───── TEXT ZUR ANALYSE ─────
Ferien sind ein teurer Spass. Dazu tragen nicht nur Transport und Unterkunft bei. Auch die Nebenkosten müssen fürs Urlaubsbudget mitberücksichtigt werden. Eine Glace im lauschigen Strandcafé, die Flip-Flops zum Abendspaziergang am Meer oder das Schnorchel-Set für den explorativen Nachwuchs – das alles läppert sich und belastet den Geldbeutel. Der deutsche Automobil-Club ADAC hat deshalb die Probe aufs Exempel gemacht und die Nebenkosten in 50 europäischen Badeorten ermittelt.

Dies anhand eines Warenkorbs, der abbildet, was eine vierköpfige Familie in den Sommerferien so braucht: 34 typische in allen Ländern vergleichbare Produkte, von der Strandliege bis zur Sonnencrème. Im Testdurchschnitt kostet ein solcher Warenkorb 166.15 Euro.
─────
• [ZU BEARBEITENDE AUFGABEN]:
**a)** Prüfen Sie, ob die folgenden Aussagen mit dem Text über Urlaubsnebenkosten übereinstimmen, und antworten Sie jeweils mit Ja oder Nein samt den entscheidenden Worten des Textes im genauen Wortlaut: (i) Der ADAC hat die Nebenkosten in 50 europäischen Badeorten ermittelt. (ii) Der Warenkorb umfasst 43 Produkte. (iii) Der Warenkorb bildet den Bedarf eines Paares ab.
**b)** Wie viel kostet der Warenkorb laut dem Text über Urlaubsnebenkosten im Testdurchschnitt?
**c)** Schreiben Sie im Text über Urlaubsnebenkosten alles von „Ferien sind ein“ bis hinunter zu „Warenkorb 166.15 Euro.“ erneut ab und ersetzen Sie dabei „Nebenkosten“ durch „Zusatzkosten“.
Die Zeilen stehen in keinem Zusammenhang mit dem Text.
───── ENTNOMMENES MATERIAL ─────
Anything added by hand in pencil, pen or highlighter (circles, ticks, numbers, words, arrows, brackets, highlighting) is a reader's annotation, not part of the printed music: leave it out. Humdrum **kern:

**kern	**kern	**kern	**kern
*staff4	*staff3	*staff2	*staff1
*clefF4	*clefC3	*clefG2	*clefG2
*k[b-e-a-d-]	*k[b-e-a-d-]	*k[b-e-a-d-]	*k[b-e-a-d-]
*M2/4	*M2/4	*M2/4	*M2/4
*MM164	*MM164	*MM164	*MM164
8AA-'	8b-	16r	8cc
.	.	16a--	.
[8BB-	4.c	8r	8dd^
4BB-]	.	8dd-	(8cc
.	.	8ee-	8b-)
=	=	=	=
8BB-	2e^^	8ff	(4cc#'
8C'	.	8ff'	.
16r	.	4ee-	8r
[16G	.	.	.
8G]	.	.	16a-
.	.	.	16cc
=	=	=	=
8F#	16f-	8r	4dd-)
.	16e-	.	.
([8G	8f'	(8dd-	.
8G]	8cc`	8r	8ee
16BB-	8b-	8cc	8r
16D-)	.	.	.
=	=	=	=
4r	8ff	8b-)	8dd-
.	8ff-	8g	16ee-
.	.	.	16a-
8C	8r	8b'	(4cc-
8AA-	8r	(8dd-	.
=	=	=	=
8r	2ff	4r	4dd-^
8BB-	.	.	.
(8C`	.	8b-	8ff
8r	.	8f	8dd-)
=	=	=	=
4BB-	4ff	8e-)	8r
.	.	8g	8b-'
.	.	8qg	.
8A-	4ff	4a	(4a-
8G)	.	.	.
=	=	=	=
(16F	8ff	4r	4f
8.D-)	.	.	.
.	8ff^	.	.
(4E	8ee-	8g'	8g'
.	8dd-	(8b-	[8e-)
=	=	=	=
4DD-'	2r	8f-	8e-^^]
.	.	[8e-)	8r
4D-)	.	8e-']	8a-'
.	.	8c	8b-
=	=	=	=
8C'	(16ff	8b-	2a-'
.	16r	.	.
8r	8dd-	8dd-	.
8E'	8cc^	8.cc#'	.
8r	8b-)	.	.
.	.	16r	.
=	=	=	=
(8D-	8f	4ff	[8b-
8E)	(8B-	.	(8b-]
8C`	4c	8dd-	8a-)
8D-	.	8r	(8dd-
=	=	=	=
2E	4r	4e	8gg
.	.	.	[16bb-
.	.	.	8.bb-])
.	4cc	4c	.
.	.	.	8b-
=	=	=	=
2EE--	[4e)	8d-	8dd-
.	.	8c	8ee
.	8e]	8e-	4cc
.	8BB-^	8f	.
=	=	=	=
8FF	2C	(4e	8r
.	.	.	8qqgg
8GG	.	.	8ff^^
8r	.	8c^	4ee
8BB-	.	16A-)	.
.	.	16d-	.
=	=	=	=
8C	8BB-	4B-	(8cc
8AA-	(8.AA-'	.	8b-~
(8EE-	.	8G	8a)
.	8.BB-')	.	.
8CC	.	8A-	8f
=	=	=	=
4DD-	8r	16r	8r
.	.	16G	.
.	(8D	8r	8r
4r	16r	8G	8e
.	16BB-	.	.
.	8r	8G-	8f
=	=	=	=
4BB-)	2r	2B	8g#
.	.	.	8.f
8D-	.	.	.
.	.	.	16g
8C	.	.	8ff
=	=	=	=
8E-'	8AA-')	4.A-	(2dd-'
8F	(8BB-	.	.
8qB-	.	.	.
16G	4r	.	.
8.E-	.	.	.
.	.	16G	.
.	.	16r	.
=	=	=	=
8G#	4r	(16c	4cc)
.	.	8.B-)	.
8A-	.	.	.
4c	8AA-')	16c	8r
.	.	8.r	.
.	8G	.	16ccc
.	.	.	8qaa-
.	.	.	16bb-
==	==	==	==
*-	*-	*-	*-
─────
• [ANTWORTEN IN REIHENFOLGE]:
**a)**
(i) Ja: „die Nebenkosten in 50 europäischen Badeorten ermittelt“
(ii) Nein: „34 typische in allen Ländern vergleichbare Produkte“
(iii) Nein: „was eine vierköpfige Familie in den Sommerferien so braucht“

**b)** 166.15 Euro

**c)**
Ferien sind ein teurer Spass. Dazu tragen nicht nur Transport und Unterkunft bei. Auch die Zusatzkosten müssen fürs Urlaubsbudget mitberücksichtigt werden. Eine Glace im lauschigen Strandcafé, die Flip-Flops zum Abendspaziergang am Meer oder das Schnorchel-Set für den explorativen Nachwuchs – das alles läppert sich und belastet den Geldbeutel. Der deutsche Automobil-Club ADAC hat deshalb die Probe aufs Exempel gemacht und die Zusatzkosten in 50 europäischen Badeorten ermittelt.

Dies anhand eines Warenkorbs, der abbildet, was eine vierköpfige Familie in den Sommerferien so braucht: 34 typische in allen Ländern vergleichbare Produkte, von der Strandliege bis zur Sonnencrème. Im Testdurchschnitt kostet ein solcher Warenkorb 166.15 Euro.